Interesting study. I do often wonder about the likes of Harry Potter being considered on this kind of list as they’re US co-productions, but there’s only 6 such films on there. The rest are purely home-grown, and there’s some classics in there.

There’s also a number of successful films I’d not heard of previously – largely French and Italian comedies which don’t tend to travel too well outside their home countries. This seems to show that while big blockbusters are universally travelled, local film production is taking care of the smaller project that appeal directly to local audiences. This is, of course, exactly how it should be. It doesn’t take $200 million to make a movie to make a big profit if done right.

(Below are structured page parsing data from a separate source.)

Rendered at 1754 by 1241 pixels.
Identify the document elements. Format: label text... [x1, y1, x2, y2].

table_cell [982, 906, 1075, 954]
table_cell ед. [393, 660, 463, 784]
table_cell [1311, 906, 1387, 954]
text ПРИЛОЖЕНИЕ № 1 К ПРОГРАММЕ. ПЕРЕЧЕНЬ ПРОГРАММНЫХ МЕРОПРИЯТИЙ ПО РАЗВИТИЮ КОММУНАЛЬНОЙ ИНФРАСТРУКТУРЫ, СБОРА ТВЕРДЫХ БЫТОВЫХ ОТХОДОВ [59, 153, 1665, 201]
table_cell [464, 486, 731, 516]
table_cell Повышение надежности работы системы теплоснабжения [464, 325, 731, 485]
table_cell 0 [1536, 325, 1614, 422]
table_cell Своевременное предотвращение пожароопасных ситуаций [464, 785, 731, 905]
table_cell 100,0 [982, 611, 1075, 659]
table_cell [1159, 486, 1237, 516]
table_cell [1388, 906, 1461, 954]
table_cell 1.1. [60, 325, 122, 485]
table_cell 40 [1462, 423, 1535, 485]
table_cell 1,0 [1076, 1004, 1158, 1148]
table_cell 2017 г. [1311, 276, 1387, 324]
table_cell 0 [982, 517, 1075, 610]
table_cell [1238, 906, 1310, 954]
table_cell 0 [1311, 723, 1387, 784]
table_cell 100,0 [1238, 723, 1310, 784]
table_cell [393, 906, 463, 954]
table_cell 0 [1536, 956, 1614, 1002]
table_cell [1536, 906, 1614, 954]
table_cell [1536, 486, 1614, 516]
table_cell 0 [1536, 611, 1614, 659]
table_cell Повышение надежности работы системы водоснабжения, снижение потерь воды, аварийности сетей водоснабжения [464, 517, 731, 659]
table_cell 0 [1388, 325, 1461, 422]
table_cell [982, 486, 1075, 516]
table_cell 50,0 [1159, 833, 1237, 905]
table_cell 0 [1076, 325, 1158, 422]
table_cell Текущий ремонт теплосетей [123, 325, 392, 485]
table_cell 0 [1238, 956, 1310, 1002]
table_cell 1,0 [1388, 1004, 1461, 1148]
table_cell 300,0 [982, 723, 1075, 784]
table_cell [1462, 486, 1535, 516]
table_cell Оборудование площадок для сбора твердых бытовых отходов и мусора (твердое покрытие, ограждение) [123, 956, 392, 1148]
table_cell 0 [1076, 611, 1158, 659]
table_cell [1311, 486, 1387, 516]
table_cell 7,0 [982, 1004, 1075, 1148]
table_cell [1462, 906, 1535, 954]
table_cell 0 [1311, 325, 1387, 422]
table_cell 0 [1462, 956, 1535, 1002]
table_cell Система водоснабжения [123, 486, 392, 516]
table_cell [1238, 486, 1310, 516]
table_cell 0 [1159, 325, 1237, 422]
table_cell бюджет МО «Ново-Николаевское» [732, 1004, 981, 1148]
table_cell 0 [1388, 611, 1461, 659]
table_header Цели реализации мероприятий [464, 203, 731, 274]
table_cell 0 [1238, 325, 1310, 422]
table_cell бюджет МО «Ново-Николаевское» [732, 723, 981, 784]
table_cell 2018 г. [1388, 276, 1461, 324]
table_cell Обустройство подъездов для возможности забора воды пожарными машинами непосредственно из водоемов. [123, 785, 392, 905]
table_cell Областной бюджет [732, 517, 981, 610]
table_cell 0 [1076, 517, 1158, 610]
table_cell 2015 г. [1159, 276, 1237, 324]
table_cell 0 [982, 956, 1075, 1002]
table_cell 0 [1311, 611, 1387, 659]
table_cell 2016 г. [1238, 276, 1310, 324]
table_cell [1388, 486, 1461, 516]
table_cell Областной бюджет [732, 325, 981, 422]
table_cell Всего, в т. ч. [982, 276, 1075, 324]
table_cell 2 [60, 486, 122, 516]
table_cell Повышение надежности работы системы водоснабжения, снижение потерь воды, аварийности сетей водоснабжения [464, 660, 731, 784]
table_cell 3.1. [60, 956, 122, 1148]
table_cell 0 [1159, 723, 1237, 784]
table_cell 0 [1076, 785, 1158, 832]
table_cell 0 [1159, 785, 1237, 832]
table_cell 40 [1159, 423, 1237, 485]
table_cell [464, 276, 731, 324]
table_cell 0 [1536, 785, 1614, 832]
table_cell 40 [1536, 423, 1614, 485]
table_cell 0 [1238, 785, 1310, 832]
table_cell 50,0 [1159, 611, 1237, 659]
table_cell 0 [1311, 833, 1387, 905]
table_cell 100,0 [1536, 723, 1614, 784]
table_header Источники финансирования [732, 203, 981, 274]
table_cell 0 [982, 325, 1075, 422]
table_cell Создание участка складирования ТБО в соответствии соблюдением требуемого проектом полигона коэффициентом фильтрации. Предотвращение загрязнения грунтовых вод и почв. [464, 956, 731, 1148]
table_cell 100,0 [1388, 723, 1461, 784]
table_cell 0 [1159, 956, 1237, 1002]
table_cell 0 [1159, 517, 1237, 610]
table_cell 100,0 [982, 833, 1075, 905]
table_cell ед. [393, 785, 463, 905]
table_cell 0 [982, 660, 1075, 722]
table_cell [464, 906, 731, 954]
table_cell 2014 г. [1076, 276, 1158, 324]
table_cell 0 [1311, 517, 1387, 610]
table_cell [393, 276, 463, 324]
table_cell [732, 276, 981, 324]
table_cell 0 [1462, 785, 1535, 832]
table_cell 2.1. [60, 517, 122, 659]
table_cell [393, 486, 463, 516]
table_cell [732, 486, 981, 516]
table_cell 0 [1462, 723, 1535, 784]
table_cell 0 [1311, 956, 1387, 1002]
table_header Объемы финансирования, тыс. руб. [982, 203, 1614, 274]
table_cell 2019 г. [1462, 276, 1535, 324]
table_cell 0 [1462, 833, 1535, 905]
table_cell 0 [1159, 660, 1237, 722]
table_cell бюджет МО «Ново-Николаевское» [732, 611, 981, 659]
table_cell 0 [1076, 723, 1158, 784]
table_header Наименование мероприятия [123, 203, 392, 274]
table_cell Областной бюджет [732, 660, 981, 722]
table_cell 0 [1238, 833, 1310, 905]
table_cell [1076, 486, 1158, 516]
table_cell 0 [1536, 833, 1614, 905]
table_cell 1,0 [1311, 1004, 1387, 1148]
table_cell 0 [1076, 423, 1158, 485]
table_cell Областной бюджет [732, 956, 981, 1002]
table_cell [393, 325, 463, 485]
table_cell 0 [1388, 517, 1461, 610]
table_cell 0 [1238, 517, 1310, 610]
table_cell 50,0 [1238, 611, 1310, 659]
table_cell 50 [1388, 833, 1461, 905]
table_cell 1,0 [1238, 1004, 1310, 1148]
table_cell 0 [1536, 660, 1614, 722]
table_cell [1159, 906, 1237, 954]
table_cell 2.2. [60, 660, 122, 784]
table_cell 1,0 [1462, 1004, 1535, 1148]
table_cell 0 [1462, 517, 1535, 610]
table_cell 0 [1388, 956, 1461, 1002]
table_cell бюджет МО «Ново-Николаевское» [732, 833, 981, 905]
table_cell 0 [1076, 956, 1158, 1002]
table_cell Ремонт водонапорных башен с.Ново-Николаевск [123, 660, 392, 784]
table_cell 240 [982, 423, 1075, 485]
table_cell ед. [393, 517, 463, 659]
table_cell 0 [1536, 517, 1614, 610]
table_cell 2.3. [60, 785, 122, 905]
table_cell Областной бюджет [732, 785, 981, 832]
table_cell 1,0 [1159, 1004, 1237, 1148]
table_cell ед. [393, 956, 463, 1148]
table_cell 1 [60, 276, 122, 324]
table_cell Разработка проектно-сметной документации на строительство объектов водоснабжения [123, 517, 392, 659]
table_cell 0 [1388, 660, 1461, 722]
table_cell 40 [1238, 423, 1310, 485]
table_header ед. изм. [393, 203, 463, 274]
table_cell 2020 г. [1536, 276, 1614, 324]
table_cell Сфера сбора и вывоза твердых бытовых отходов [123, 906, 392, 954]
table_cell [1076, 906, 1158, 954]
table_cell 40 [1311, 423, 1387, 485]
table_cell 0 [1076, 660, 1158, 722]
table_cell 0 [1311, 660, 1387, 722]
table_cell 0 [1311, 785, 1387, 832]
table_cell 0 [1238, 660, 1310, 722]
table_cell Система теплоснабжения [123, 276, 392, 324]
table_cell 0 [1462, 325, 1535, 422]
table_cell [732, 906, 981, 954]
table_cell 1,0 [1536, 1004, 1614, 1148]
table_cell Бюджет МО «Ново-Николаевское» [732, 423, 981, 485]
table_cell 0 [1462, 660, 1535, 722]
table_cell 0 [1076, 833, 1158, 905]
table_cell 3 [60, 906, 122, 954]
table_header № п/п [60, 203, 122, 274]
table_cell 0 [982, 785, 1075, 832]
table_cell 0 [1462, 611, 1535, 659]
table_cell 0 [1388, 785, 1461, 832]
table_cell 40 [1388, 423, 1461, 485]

I await the usual trolls to tell us why this is a bad thing.

PaulT (profile) says:


Those would be the same people who say that they’re losing money despite record-breaking gross revenue year on year, so anything’s possible.

Actually, if we’re talking Hollywood then they might have a reason to complain as non-Hollywood movies are doing better:

“estimated market share for European films in the EU climbed from 25.2% to 28.5% in 2011”

Hollywood are losing market share. That has sod all to do with piracy, of course, but they will whine about it.

ltlw0lf (profile) says:


you are forgetting to bring the ‘Hollywood Accounting’ into the frame.

It is so funny how whenever I see ‘Hollywood Accounting’, I read it as fraud and embezzlement. I wish the DoJ would start investigating that, instead of pulling down legal websites that the industry doesn’t like and holding them hostage for a year before sheepishly returning them and hoping nobody notices.